Le weekend du 13 Mars dernier, nous avons conclu notre formation avancée d’enseignant de yoga avec la présentation des thèses et la remise des diplômes. 3 ans plus tard, entre planning, plannings corrigés et planning amendés, entre confinements et zoom et présentiel, nous avons enfin terminé. Un grand moment.
De retour chez moi le lundi, je ressentais cette grande fatigue, accumulée depuis des semaines avec les différentes deadlines et le bébé – ou les bébés devraient-je dire. Et aussi, je ressentais que je n’avais plus envie de me « battre », de « m’accrocher » à ma marotte; et c’était très bizarre. Certains l’ont qualifié le « post-workshop-syndrome ».
Et en même temps, je ressentais que je continuais à pratiquer sereinement, librement, sans pression. C’était vraiment bizarre.
Il y a une phrase célèbre sur la motivation:
Il faut toujours viser la lune, car même en cas d’échec, on atterrit dans les étoiles.
Oscar Wilde
En fait elle illustre bien mon état initial dans la transition que j’ai vécu dans cet apparent moment de chaos. En visant les étoiles, je pose un objectif et je me conditionne pour le réaliser. Et je travaille pour y arriver. Je m’échine, je m’accroche, je me déchire, littéralement. L’objectif est ambitieux, de l’ordre de plusieurs années de travail et tout ce temps je reste sous pression. Je peux m’épuiser et me vider. En même temps c’est ma drogue, presque ma raison de me lever le matin.
Et donc ce fameux mardi, ce que j’ai ressenti, c’est que je ne voulais plus m’accrocher à mon objectif, trimer vers mokṣa, je ne voulais plus aller le chercher. C’était un ressenti limpide et harmonieux, venant des profondeurs, de ceux que l’on ne peut pas ignorer.
Et là je me dis où là! C’est quoi cette dérive? Je ne peux pas juste tout lâcher comme ça! L’objectif est noble! Et donc je vais glander? Au secours! Tout mon paradigme sur la fixation d’objectif et les modalités de progrès en train de voler en éclats. Je ressens la peur.
En parallèle de cette pensée « analytique », du mental comme disent certains, je pouvais ressentir également que je continuais de pratiquer, le pranayama par exemple, avec une grande décontraction. Comme si la destination, ou plutôt l’arrivée à destination, n’avait plus d’importance , et que c’était le voyage qui était devenu le coeur du sujet.
Cet alors qu’une autre citation sur la motivation prend tout sons sens:
Ils ne savaient pas que c’était impossible, alors ils l’ont fait.
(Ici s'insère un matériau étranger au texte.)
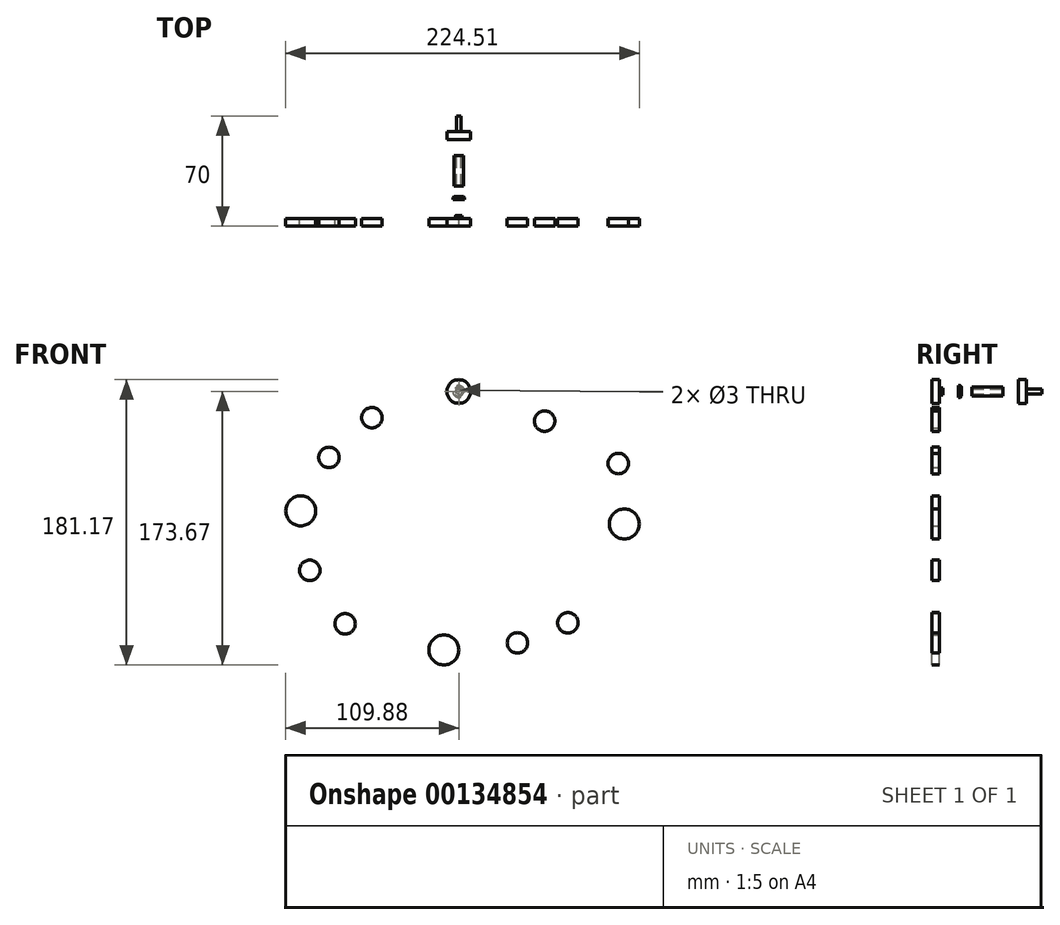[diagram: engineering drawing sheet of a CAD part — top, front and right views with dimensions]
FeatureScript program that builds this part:
annotation { "Feature Type Name" : "Feature", "Feature Type Description" : "" }
export const myFeature = defineFeature(function(context is Context, id is Id, definition is map)
    precondition{}
    {
        {
            var Q0;
            Q0=qCreatedBy(makeId("Front.planeOp"),FACE);
            var sketch = newSketch(context, id + "F0", { "sketchPlane" : qUnion([Q0])});
            skCircle(sketch, "E0", {"center": v(0, 0) * mm, "radius": 7.5 * mm});
            skSolve(sketch);
        }
        {
            var Q0;
            Q0=qSketchRegion(id+"F0",true);
            extrude(context, id + "F1", {"entities" : qUnion([Q0]), "depth" : 5 * mm});
        }
        {
            var Q0;
            Q0=makeQuery(id+"F1.opExtrude","CAP_FACE",FACE,{"disambiguationData":[OSD([sQuery(id+"F0.wireOp",EDGE,"E0")])],"isStart":true});
            var sketch = newSketch(context, id + "F2", { "sketchPlane" : qUnion([Q0])});
            skCircle(sketch, "E1", {"center": v(0, 0) * mm, "radius": 2.25 * mm});
            skSolve(sketch);
        }
        {
            var Q0;
            Q0=qSketchRegion(id+"F2",true);
            extrude(context, id + "F3", {"entities" : qUnion([Q0]), "operationType" : NewBodyOperationType.ADD, "depth" : 1.9 * mm, "hasDraft" : true, "draftAngle" : 5 * degree, "draftPullDirection" : true});
        }
        {
            var Q0;
            Q0=makeQuery(id+"F3.opExtrude","CAP_FACE",FACE,{"disambiguationData":[OSD([sQuery(id+"F2.wireOp",EDGE,"E1")])],"isStart":false});
            var sketch = newSketch(context, id + "F4", { "sketchPlane" : qUnion([Q0])});
            skCircle(sketch, "E2", {"center": v(0, 0) * mm, "radius": 1.5 * mm});
            skSolve(sketch);
        }
        {
            var Q0;
            Q0=makeQuery(id+"F3.opExtrude","CAP_FACE",FACE,{"disambiguationData":[OSD([sQuery(id+"F2.wireOp",EDGE,"E1")])],"isStart":false});
            cPlane(context, id + "F5", {"entities" : qUnion([Q0]), "cplaneType" : CPlaneType.OFFSET, "offset" : 10 * mm, "width" : 150 * mm, "height" : 150 * mm});
        }
        {
            var Q0;
            Q0=qCreatedBy(makeId("Front.planeOp"),FACE);
            cPlane(context, id + "F6", {"entities" : qUnion([Q0]), "cplaneType" : CPlaneType.OFFSET, "offset" : 40 * mm, "oppositeDirection" : true, "width" : 150 * mm, "height" : 150 * mm});
        }
        {
            var Q0;
            Q0=qCreatedBy(id+"F5.planeOp",FACE);
            var sketch = newSketch(context, id + "F7", { "sketchPlane" : qUnion([Q0])});
            skCircle(sketch, "E3", {"center": v(0, 0) * mm, "radius": 3.75 * mm});
            skSolve(sketch);
        }
        {
            var Q0;
            Q0=makeQuery(id+"F7.imprint","IMPRINT",FACE,{"disambiguationData":[TD([[makeQuery(id+"F7.imprint","IMPRINT",EDGE,{"derivedFrom":sQuery(id+"F7.wireOp",EDGE,"E3")}),1.0]])]});
            extrude(context, id + "F8", {"entities" : qUnion([Q0]), "operationType" : NewBodyOperationType.ADD, "depth" : 2 * mm});
        }
        {
            var Q0;
            Q0=makeQuery(id+"F8.opExtrude","CAP_FACE",FACE,{"disambiguationData":[OSD([sQuery(id+"F7.wireOp",EDGE,"E3")])],"isStart":false});
            var sketch = newSketch(context, id + "F9", { "sketchPlane" : qUnion([Q0])});
            skCircle(sketch, "E4.0.0", {"center": v(0, 0) * mm, "radius": 7.5 * mm});
            skCircle(sketch, "E5", {"center": v(0, 0) * mm, "radius": 1.5 * mm});
            skSolve(sketch);
        }
        {
            var Q0;
            Q0=makeQuery(id+"F9.imprint","IMPRINT",FACE,{"disambiguationData":[TD([[makeQuery(id+"F9.imprint","IMPRINT",EDGE,{"derivedFrom":sQuery(id+"F9.wireOp",EDGE,"E5")}),1.0]])]});
            extrude(context, id + "F10", {"entities" : qUnion([Q0]), "operationType" : NewBodyOperationType.REMOVE, "oppositeDirection" : true, "depth" : 2 * mm});
        }
        {
            var Q0;
            Q0=makeQuery(id+"F8.opExtrude","CAP_EDGE",EDGE,{"disambiguationData":[OSD([sQuery(id+"F7.wireOp",EDGE,"E3")])],"isStart":false});
            chamfer(context, id + "F11", {"entities" : qUnion([Q0]), "width" : .75 * mm, "tangentPropagation" : true});
        }
        {
            var Q0;
            Q0=qCreatedBy(id+"F6.planeOp",FACE);
            var sketch = newSketch(context, id + "F12", { "sketchPlane" : qUnion([Q0])});
            skCircle(sketch, "E6", {"center": v(0, 0) * mm, "radius": 3 * mm});
            skCircle(sketch, "E7.0", {"center": v(0, 0) * mm, "radius": 1.5 * mm, "construction": true});
            skCircle(sketch, "E8", {"center": v(0, 0) * mm, "radius": 1.5 * mm});
            skSolve(sketch);
        }
        {
            var Q0;
            Q0=makeQuery(id+"F12.imprint","IMPRINT",FACE,{"disambiguationData":[TD([[makeQuery(id+"F12.imprint","IMPRINT",EDGE,{"derivedFrom":sQuery(id+"F12.wireOp",EDGE,"E6")}),1.0]])]});
            extrude(context, id + "F13", {"entities" : qUnion([Q0]), "depth" : 19.5 * mm});
        }
        {
            var Q0;
            Q0=qCreatedBy(id+"F6.planeOp",FACE);
            cPlane(context, id + "F14", {"entities" : qUnion([Q0]), "cplaneType" : CPlaneType.OFFSET, "offset" : 10 * mm, "oppositeDirection" : true, "width" : 150 * mm, "height" : 150 * mm});
        }
        {
            var Q0;
            Q0=qCreatedBy(id+"F14.planeOp",FACE);
            var sketch = newSketch(context, id + "F15", { "sketchPlane" : qUnion([Q0])});
            skCircle(sketch, "E9.0.0", {"center": v(0, 0) * mm, "radius": 7.5 * mm});
            skCircle(sketch, "E10.0", {"center": v(0, 0) * mm, "radius": 3 * mm});
            skCircle(sketch, "E11.0", {"center": v(0, 0) * mm, "radius": 1.5 * mm});
            skSolve(sketch);
        }
        {
            var Q0;
            Q0=makeQuery(id+"F15.imprint","IMPRINT",FACE,{"disambiguationData":[TD([[makeQuery(id+"F15.imprint","IMPRINT",EDGE,{"derivedFrom":sQuery(id+"F15.wireOp",EDGE,"E9.0.0")}),1.0]])]});
            var Q1;
            Q1=makeQuery(id+"F15.imprint","IMPRINT",FACE,{"disambiguationData":[TD([[makeQuery(id+"F15.imprint","IMPRINT",EDGE,{"derivedFrom":sQuery(id+"F15.wireOp",EDGE,"E11.0")}),1.0]])]});
            var Q2;
            Q2=makeQuery(id+"F15.imprint","IMPRINT",FACE,{"disambiguationData":[TD([[makeQuery(id+"F15.imprint","IMPRINT",EDGE,{"derivedFrom":sQuery(id+"F15.wireOp",EDGE,"E10.0")}),1.0]])]});
            extrude(context, id + "F16", {"entities" : qUnion([Q0, Q1, Q2]), "oppositeDirection" : true, "depth" : 5 * mm});
        }
        {
            var Q0;
            Q0=makeQuery(id+"F15.imprint","IMPRINT",FACE,{"disambiguationData":[TD([[makeQuery(id+"F15.imprint","IMPRINT",EDGE,{"derivedFrom":sQuery(id+"F15.wireOp",EDGE,"E11.0")}),1.0]])]});
            extrude(context, id + "F17", {"entities" : qUnion([Q0]), "operationType" : NewBodyOperationType.ADD, "oppositeDirection" : true, "depth" : 15 * mm});
        }
        {
            var Q0;
            Q0=qCreatedBy(makeId("Front.planeOp"),FACE);
            var sketch = newSketch(context, id + "F18", { "sketchPlane" : qUnion([Q0])});
            skCircle(sketch, "E12", {"center": v(-55.22, -16.65) * mm, "radius": 6.5 * mm});
            skCircle(sketch, "E13", {"center": v(-82.46, -41.88) * mm, "radius": 6.5 * mm});
            skCircle(sketch, "E14", {"center": v(-100.38, -75.82) * mm, "radius": 9.5 * mm});
            skCircle(sketch, "E15", {"center": v(-94.62, -113.6) * mm, "radius": 6.5 * mm});
            skCircle(sketch, "E16", {"center": v(-72.21, -147.52) * mm, "radius": 6.5 * mm});
            skCircle(sketch, "E17", {"center": v(-9.47, -164.17) * mm, "radius": 9.5 * mm});
            skCircle(sketch, "E18", {"center": v(37.27, -159.69) * mm, "radius": 6.5 * mm});
            skCircle(sketch, "E19", {"center": v(69.28, -146.88) * mm, "radius": 6.5 * mm});
            skCircle(sketch, "E20", {"center": v(105.13, -84.14) * mm, "radius": 9.5 * mm});
            skCircle(sketch, "E21", {"center": v(101.3, -45.72) * mm, "radius": 6.5 * mm});
            skCircle(sketch, "E22", {"center": v(54.55, -18.83) * mm, "radius": 6.5 * mm});
            skSolve(sketch);
        }
        {
            var Q0;
            Q0=makeQuery(id+"F18.imprint","IMPRINT",FACE,{"disambiguationData":[TD([[makeQuery(id+"F18.imprint","IMPRINT",EDGE,{"derivedFrom":sQuery(id+"F18.wireOp",EDGE,"E12")}),1.0]])]});
            extrude(context, id + "F19", {"entities" : qUnion([Q0]), "depth" : 5 * mm});
        }
        {
            var Q0;
            Q0=makeQuery(id+"F18.imprint","IMPRINT",FACE,{"disambiguationData":[TD([[makeQuery(id+"F18.imprint","IMPRINT",EDGE,{"derivedFrom":sQuery(id+"F18.wireOp",EDGE,"E13")}),1.0]])]});
            extrude(context, id + "F20", {"entities" : qUnion([Q0]), "depth" : 5 * mm});
        }
        {
            var Q0;
            Q0=makeQuery(id+"F18.imprint","IMPRINT",FACE,{"disambiguationData":[TD([[makeQuery(id+"F18.imprint","IMPRINT",EDGE,{"derivedFrom":sQuery(id+"F18.wireOp",EDGE,"E14")}),1.0]])]});
            extrude(context, id + "F21", {"entities" : qUnion([Q0]), "depth" : 5 * mm});
        }
        {
            var Q0;
            Q0=makeQuery(id+"F18.imprint","IMPRINT",FACE,{"disambiguationData":[TD([[makeQuery(id+"F18.imprint","IMPRINT",EDGE,{"derivedFrom":sQuery(id+"F18.wireOp",EDGE,"E15")}),1.0]])]});
            extrude(context, id + "F22", {"entities" : qUnion([Q0]), "depth" : 5 * mm});
        }
        {
            var Q0;
            Q0=makeQuery(id+"F18.imprint","IMPRINT",FACE,{"disambiguationData":[TD([[makeQuery(id+"F18.imprint","IMPRINT",EDGE,{"derivedFrom":sQuery(id+"F18.wireOp",EDGE,"E16")}),1.0]])]});
            extrude(context, id + "F23", {"entities" : qUnion([Q0]), "depth" : 5 * mm});
        }
        {
            var Q0;
            Q0=makeQuery(id+"F18.imprint","IMPRINT",FACE,{"disambiguationData":[TD([[makeQuery(id+"F18.imprint","IMPRINT",EDGE,{"derivedFrom":sQuery(id+"F18.wireOp",EDGE,"E17")}),1.0]])]});
            extrude(context, id + "F24", {"entities" : qUnion([Q0]), "depth" : 5 * mm});
        }
        {
            var Q0;
            Q0=makeQuery(id+"F18.imprint","IMPRINT",FACE,{"disambiguationData":[TD([[makeQuery(id+"F18.imprint","IMPRINT",EDGE,{"derivedFrom":sQuery(id+"F18.wireOp",EDGE,"E18")}),1.0]])]});
            extrude(context, id + "F25", {"entities" : qUnion([Q0]), "depth" : 5 * mm});
        }
        {
            var Q0;
            Q0=makeQuery(id+"F18.imprint","IMPRINT",FACE,{"disambiguationData":[TD([[makeQuery(id+"F18.imprint","IMPRINT",EDGE,{"derivedFrom":sQuery(id+"F18.wireOp",EDGE,"E19")}),1.0]])]});
            extrude(context, id + "F26", {"entities" : qUnion([Q0]), "depth" : 5 * mm});
        }
        {
            var Q0;
            Q0=makeQuery(id+"F18.imprint","IMPRINT",FACE,{"disambiguationData":[TD([[makeQuery(id+"F18.imprint","IMPRINT",EDGE,{"derivedFrom":sQuery(id+"F18.wireOp",EDGE,"E20")}),1.0]])]});
            extrude(context, id + "F27", {"entities" : qUnion([Q0]), "depth" : 5 * mm});
        }
        {
            var Q0;
            Q0=makeQuery(id+"F18.imprint","IMPRINT",FACE,{"disambiguationData":[TD([[makeQuery(id+"F18.imprint","IMPRINT",EDGE,{"derivedFrom":sQuery(id+"F18.wireOp",EDGE,"E21")}),1.0]])]});
            extrude(context, id + "F28", {"entities" : qUnion([Q0]), "depth" : 5 * mm});
        }
        {
            var Q0;
            Q0=makeQuery(id+"F18.imprint","IMPRINT",FACE,{"disambiguationData":[TD([[makeQuery(id+"F18.imprint","IMPRINT",EDGE,{"derivedFrom":sQuery(id+"F18.wireOp",EDGE,"E22")}),1.0]])]});
            extrude(context, id + "F29", {"entities" : qUnion([Q0]), "depth" : 5 * mm});
        }
    });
Mark Twain ou Marcel Pagnol.
Je peux effectuer chaque pas avec le coeur et l’esprit léger. L’obsession de la destination a laissé de la place dans mon esprit, et dans mon coeur. En s’appuyant sur les yoga sutra, mon amie Neda dirait Le bonheur est aujourd’hui, pas demain.
Dans les faits, je me rends compte que je pratique autant sinon plus qu’avant. Et me sont apparues des percées nouvelles dans des zones que j’explorais depuis des années, comme les hanches ou les bras; une nouvelle révélation de l’essence du sacrum. J’ai écrit à mon ami Mario: « la fluidité de mon épaule droite vient de passer 3 paliers, tout ça en 10 jours, une zone que j’explore assidûment depuis 5 ans ». Lâcher-prise sur l’objectif ne m’a pas rendu fainéant; au contraire; et plus encore, mes efforts sont devenus autrement plus efficaces.
Donc l’objectif semble être efficace pour mobiliser mon énergie… vers une réussite « inférieure », en dessous des étoiles, au prix d’une pression et d’un épuisement total. Et quand, ou si, enfin, j’arrive à la fameuse lune, je suis simplement lessivé, trop fatigué pour continuer le voyage vers les étoiles. En fait, l’objectif me permet de m’épuiser vers une limite fixée.
Avec l’intention, par exemple l’intention de pratiquer avec sincérité, je ne suis plus limité dans un cadre artificiel. Il y a alors la place pour transcender ce que je crois être et aller vers ce que je suis.
Pour en arriver à ce constat, plutôt cette réalisation, dans ma chair et dans mon esprit, il a fallu un moment de transition, bouleversant et effrayant. Accepter de lâcher-prise, au milieu de la tempête, et accepter de regarder ce qui est présent. Le chaos pour installer un nouveau paradigme.
Il y a alors la place pour transcender ce que je crois être et aller vers ce que je suis.
Toucher le lâcher-prise, le cultiver, c’est ce que j’apprends depuis toutes ces années avec le Restorative Yoga. Et je viens là, je pense, simplement de toucher un autre versant de cette pépite. Une autre fleur de la grappe s’est ouverte.
Avant, sur mon chemin de compostelle, je marchais pour aller voir le roi. Maintenant je marche pour la marche. Concrètement je continue d’user mes chaussures sur le sentier, et désormais avec un peu plus de liberté.
Et ça mes amis, c’est absolument … je ne trouve pas le mot.